The ANR McBIM project will seek to implement advanced knowledge analysis based on semantic rules, thus enabling reactive and proactive explainable decision-making. Reactive decision-making algorithms will produce notifications and alarms to the platform's end-users considering specified thresholds for parameters of interest. Proactive decision-making (predictive modeling) will help better interpret real-time construction progress/structural health monitoring results and provide recommendations on preventing accidents, shortcomings, and deviations or how to foresee discrepancies at the considered construction stages. Both reactive and proactive decision-making algorithms will be integrated into the digital platform to enhance end-users' visibility on the construction site's progress.

Conclusion

With this paper, we presented the main research issues existing in the digital building twin field as imposed by the growing need to digitize construction processes. Approaches for sensing a building start becoming state-of-the-art. Still, regarding real-time surveillance and decision-making in construction processes encompassing building lifecycle phases other than facility management, several standards exist at the ISO level. In contrast, no standard implementation has been defined. This article further presented the contributions envisaged in the ANR McBIM project's context and how they can push forward existing state-of-the-art approaches. The concept of "communicating concrete" and its applications in optimizing the sensor network lifetime have tangible benefits for building structural health monitoring and building demolition and concrete recycling. The contributions regarding reactive and proactive decision-making are also trail-blazing and enable the level of confidence users to need for "a reliable basis for decision-making" (as defined by ISO 19650-1:2018 [3]).
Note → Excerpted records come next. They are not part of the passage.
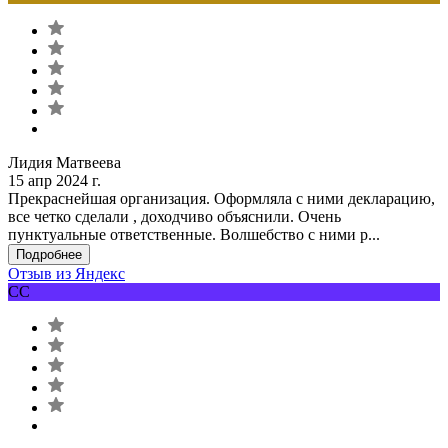
Лидия Матвеева
15 апр 2024 г.
Прекраснейшая организация. Оформляла с ними декларацию,
все четко сделали , доходчиво объяснили. Очень
пунктуальные ответственные. Волшебство с ними р...
Подробнее
Отзыв из Яндекс
СС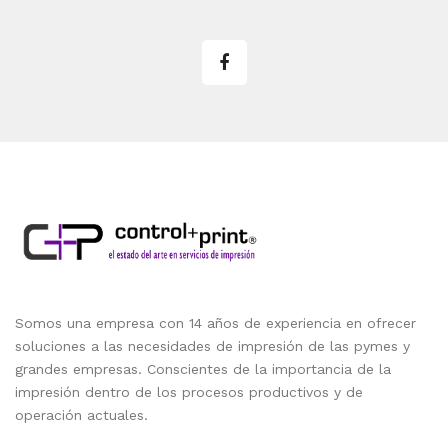
Somos una empresa con 14 años de experiencia en ofrecer
soluciones a las necesidades de impresión de las pymes y
grandes empresas. Conscientes de la importancia de la
impresión dentro de los procesos productivos y de
operación actuales.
Further actions to be considered in this project address the development and the alignment of the McBIM ontology with all the ontologies listed in this article's section “Semantic Web Technologies for BIM and IoT”. Once the McBIM ontology and its related modules are specified, they will have to be further implemented in the overall system environment developed by the French SME 360SmartConnect.Footnote 3 Expert semantic rules will have to be established on top of this ontology to implement the processes, and compliance-checking approach envisioned. The overall strategy will be tested in a real environment, and results presented to pertaining standardization organizations.